According to the heating and cooling experts and the manufacturers of the various equipment that I have, my heating and cooling system, which is a split system with a gas furnace and air conditioner for the lower level and an air heat exchanger for the upper level, should last another 7-12 years. The most sustainable approach would be to use the current system for its entire expected life despite the fact that I could probably reduce my energy consumption somewhat by changing from my current equipment to two geothermal (ground source) heat exchangers. Though geothermal heat exchangers are more expensive to purchase and install than a traditional furnace and air conditioner, they are far more efficient, reportedly consuming 25-30% less energy to operate. The most reasonable thing to do was to wait and continue using my current system even with availability of the tax credit. Thought for the next several years I will continue to keep an eye on my equipment condition.

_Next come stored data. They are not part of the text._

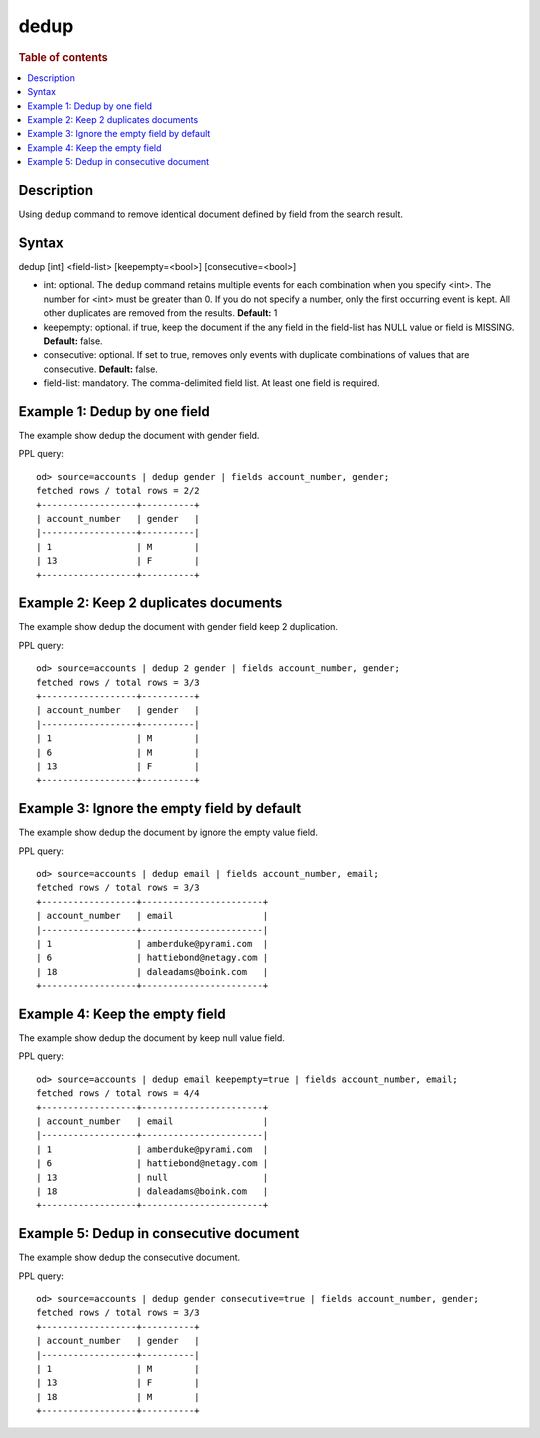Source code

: =============
dedup
=============

.. rubric:: Table of contents

.. contents::
   :local:
   :depth: 2


Description
============
| Using ``dedup`` command to remove identical document defined by field from the search result.


Syntax
============
dedup [int] <field-list> [keepempty=<bool>] [consecutive=<bool>]


* int: optional. The ``dedup`` command retains multiple events for each combination when you specify <int>. The number for <int> must be greater than 0. If you do not specify a number, only the first occurring event is kept. All other duplicates are removed from the results. **Default:** 1
* keepempty: optional. if true, keep the document if the any field in the field-list has NULL value or field is MISSING. **Default:** false.
* consecutive: optional. If set to true, removes only events with duplicate combinations of values that are consecutive. **Default:** false.
* field-list: mandatory. The comma-delimited field list. At least one field is required.


Example 1: Dedup by one field
=============================

The example show dedup the document with gender field.

PPL query::

    od> source=accounts | dedup gender | fields account_number, gender;
    fetched rows / total rows = 2/2
    +------------------+----------+
    | account_number   | gender   |
    |------------------+----------|
    | 1                | M        |
    | 13               | F        |
    +------------------+----------+

Example 2: Keep 2 duplicates documents
======================================

The example show dedup the document with gender field keep 2 duplication.

PPL query::

    od> source=accounts | dedup 2 gender | fields account_number, gender;
    fetched rows / total rows = 3/3
    +------------------+----------+
    | account_number   | gender   |
    |------------------+----------|
    | 1                | M        |
    | 6                | M        |
    | 13               | F        |
    +------------------+----------+

Example 3: Ignore the empty field by default
============================================

The example show dedup the document by ignore the empty value field.

PPL query::

    od> source=accounts | dedup email | fields account_number, email;
    fetched rows / total rows = 3/3
    +------------------+-----------------------+
    | account_number   | email                 |
    |------------------+-----------------------|
    | 1                | amberduke@pyrami.com  |
    | 6                | hattiebond@netagy.com |
    | 18               | daleadams@boink.com   |
    +------------------+-----------------------+

Example 4: Keep the empty field
===============================

The example show dedup the document by keep null value field.

PPL query::

    od> source=accounts | dedup email keepempty=true | fields account_number, email;
    fetched rows / total rows = 4/4
    +------------------+-----------------------+
    | account_number   | email                 |
    |------------------+-----------------------|
    | 1                | amberduke@pyrami.com  |
    | 6                | hattiebond@netagy.com |
    | 13               | null                  |
    | 18               | daleadams@boink.com   |
    +------------------+-----------------------+

Example 5: Dedup in consecutive document
=========================================

The example show dedup the consecutive document.

PPL query::

    od> source=accounts | dedup gender consecutive=true | fields account_number, gender;
    fetched rows / total rows = 3/3
    +------------------+----------+
    | account_number   | gender   |
    |------------------+----------|
    | 1                | M        |
    | 13               | F        |
    | 18               | M        |
    +------------------+----------+

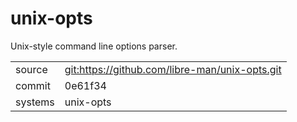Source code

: * unix-opts

Unix-style command line options parser.

|---------+------------------------------------------------|
| source  | git:https://github.com/libre-man/unix-opts.git |
| commit  | 0e61f34                                        |
| systems | unix-opts                                      |
|---------+------------------------------------------------|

In October 2009 Virginia announced that a portion of the stimulus dollars for the state would be allotted to its Residential and Commercial Solar and Wind Incentive Program to provide rebates to partially reimburse the costs of renewable energy systems. For residential users on the first 10 kilowatts, the rebates will be $2.00 per watt for Photovoltaic Solar systems, $1.50 per watt for small wind turbines and $1.00 per watt for solar thermal units (solar hot water heaters). The rebate is less than you might think because system capacity is defined as the installed system’s predicted peak alternating current (AC) output which is around 75%-80% of the DC rating. Combining this incentive with the federal tax credit of 30% and the sale of the renewable energy credits, REC’s, which can be sold to utilities needing RECs and suddenly, there is a positive return on the investment. It was still a big decision because even with rebates and tax credits we have to come up with the cash to pay for the system and while current prices quoted for RECs are $220-$300 per kilowatt/year and are sold in 4 or 5 year contacts there is no guarantee that the REC’s will have any value in the future.
One of the selection criteria for my home was the large southern roof span, perfect for solar panels. I was able to reserve funds from the Virginia Renewable Energy Rebate Program for a 6 kilowatt solar photovoltaic system before all the money was gone and we put the deposit down for an American made solar photovoltaic system installed by a local company. We will be installing a 6 kilowatt system that we estimate will save us approximately $1,300 per year on our electric bill. That is about twice the savings we achieved by insulating the house; however, the cost (before rebates and incentives) is more than ten times the cost of the insulation project. Even after all the rebates and incentives (assuming I successfully navigate these) this energy savings was many more times more expensive than the insulation project.